Больничная деградация
С другой стороны, однако, все большую популярность среди психиатров приобретает мнение, что шизофреническая деградация является следствием слишком активного лечения и монотонного больничного режима. Как уже упоминалось, психиатры, работающие в так называемых примитивных сообществах(10), в общем единодушно подчеркивают, что шизофрения там характеризуется острым течением и шизофреническое отупение встречается редко. Тот факт, что подобное отупение встречается также и у больных, которые вообще не сталкиваются с больничным режимом либо у которых период лечения был непродолжительным, можно объяснить тем, что не всегда даже самая заботливая семейная опека для больного бывает полезной.
В числе этиологических факторов, ведущих к шизофрении, называют помимо прочего патологическую семейную атмосферу. Больной часто бывает обречен на семейную опеку, не может от нее освободиться и в результате подвергается постоянному действию эмоциональных факторов, которые в определенной степени способствовали развитию болезни. Шизофреническая деградация неоднократно уменьшается либо даже исчезает, когда больной оказывается вырванным из своей среды, как например во время войны.
Степень шизофренической деградации колеблется от бедности аффектов апатичности и безразличия до разрушения личности и отупения уже не только эмоционально-чувственного, но также и интеллектуального, напоминающего в определенной мере органическое отупение.
Трехфазное течение шизофрении
Трехфазное течение шизофрении соответствует протеканию тяжелых соматических болезней; первый период обычно бывает бурным, мобилизуются все защитные силы организма; во втором периоде наступает определенное равновесие, организм как бы «привыкает» к болезни; наконец, в третьем дело доходит до функционального истощения отдельных органов и дезорганизации их функций, заканчивающейся полной дезинтеграцией, т. е. смертью.
Во время первой фазы жизненная динамика[3] достигает максимального уровня; во второй — снижается до уровня, на котором может сохраняться длительное время; в течение третьей — постепенно падает до нулевого уровня.
Г. Селье говорит о трехфазном синдроме стресса (реакция тревоги, стадия сопротивления и стадия истощения).

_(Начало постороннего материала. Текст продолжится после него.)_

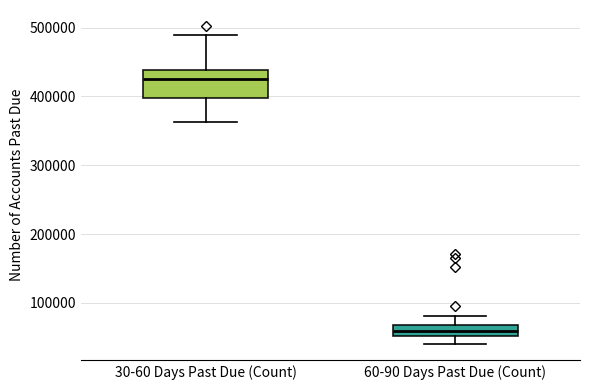

Reading left to right, read every box against the y-axis: the position of its median line, the range the box covers, and the ends of its whiskers. The values are not printed on the chart, so give them approximately, as read against the axis.

30-60 Days Past Due (Count): median 430000, box 400000 to 440000, whiskers 360000 to 490000
60-90 Days Past Due (Count): median 60000, box 50000 to 70000, whiskers 40000 to 80000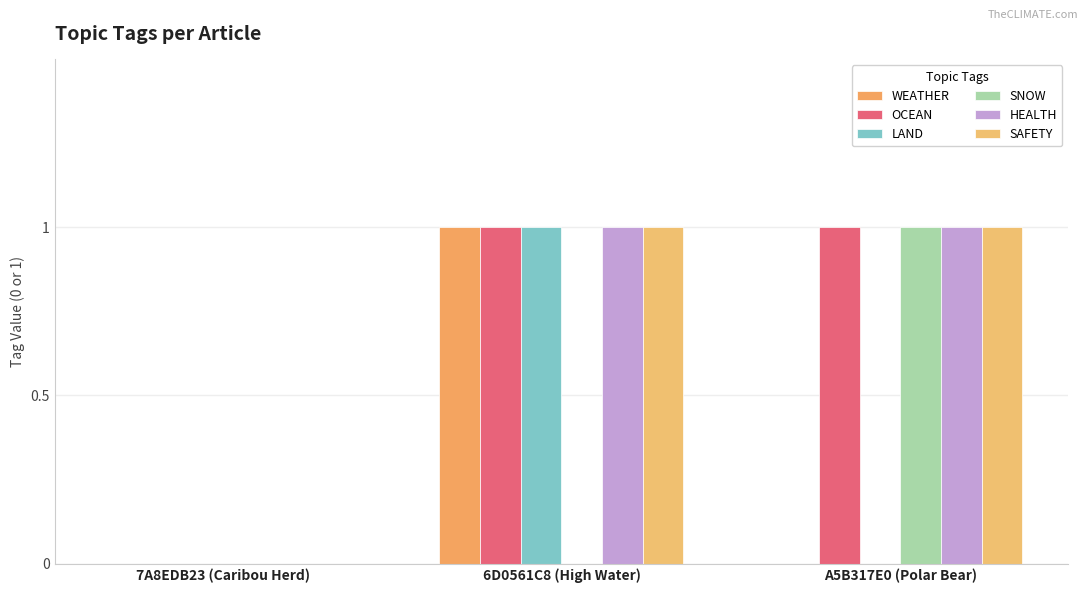

Which series has the widest spread of values?

WEATHER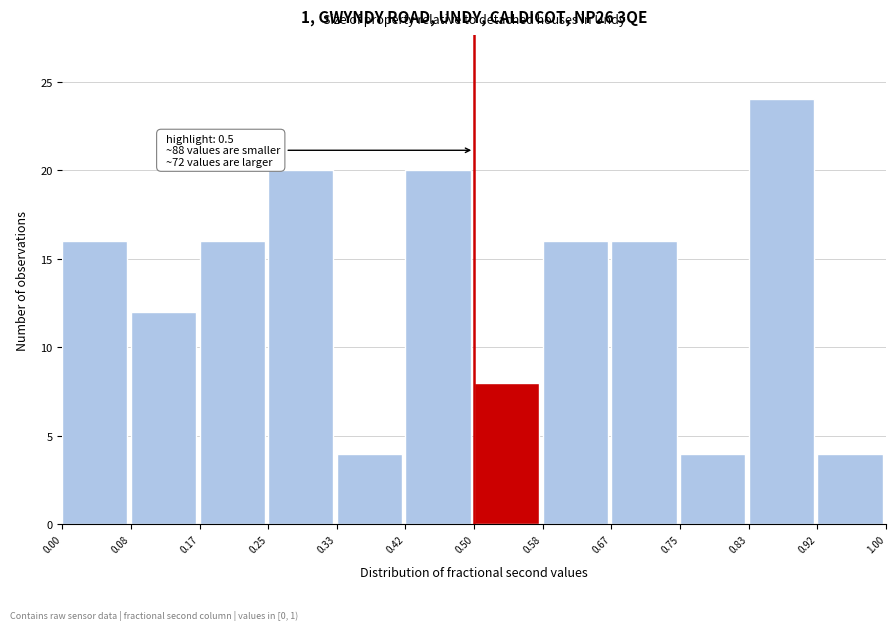

Which range on the x-axis has the tallest bar?

0.83 to 0.92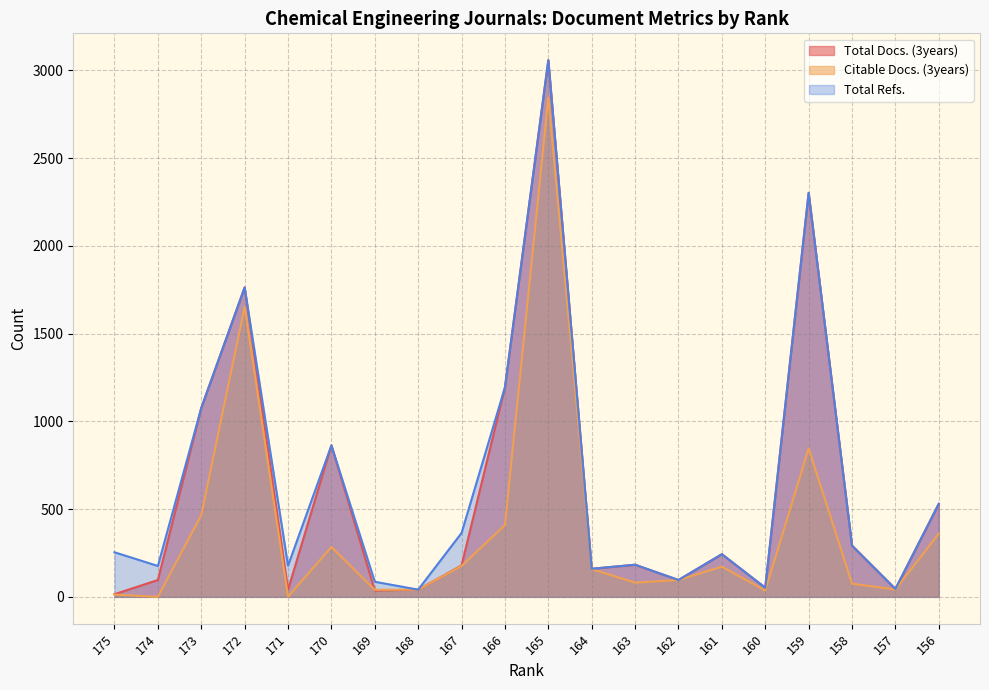

What are all the series names shown in the legend?

Total Docs. (3years), Citable Docs. (3years), Total Refs.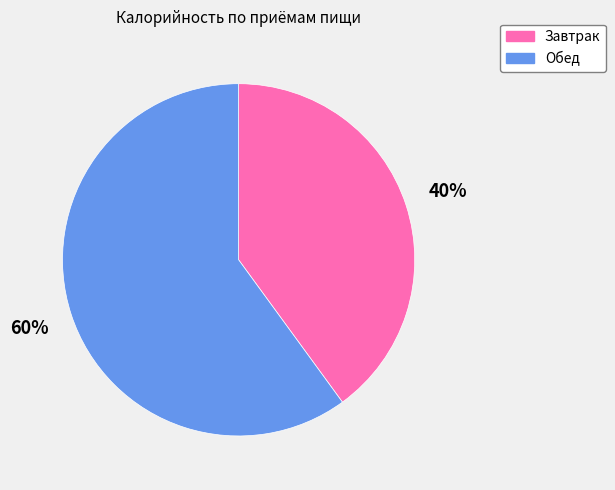

Is Завтрак the majority of the pie?

No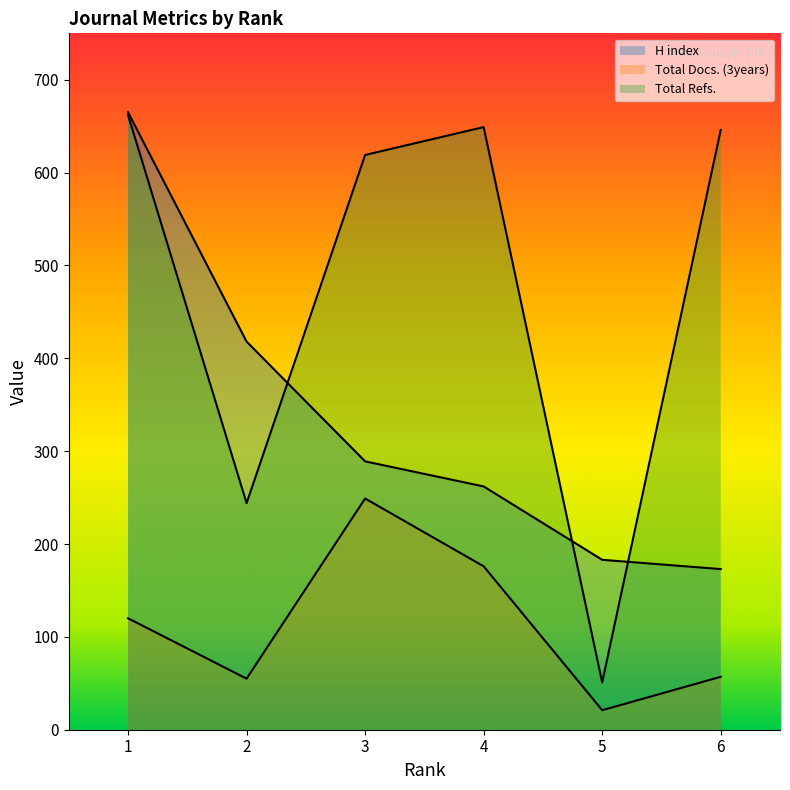

What is the sum of the Total Refs. values at 2 and 4?

893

Течение шизофрении иногда сравнивают с пожаром, который сначала вспыхивает, во второй фазе горит спокойнее и угасает в третьей, оставляя после себя прах и пепелище.
Угасание
Третий период шизофрении можно определить одним словом: угасание. Симптомы болезни тускнеют, так что отдельные формы шизофрении сливаются в одно неопределенное целое, которое больше всего напоминает простую и гебефреническую формы. Сохраняются несвязанные между собой фрагменты бреда, галлюцинаций, манерности (как остаточные проявления кататонической двигательной экспрессии). Не только картина болезни, но также и психологический профиль больного стираются; последний складывается из отдельных, разрозненных фрагментов. Индивидуальность, которая несмотря на расщепление личности вырисовывается достаточно отчетливо в первой и даже во второй фазах, в третьей утрачивается; один больной похож на другого, их трудно отличить друг от друга; о каждом можно сказать то же самое: «отупевший», «без жизни», «чудаковатый».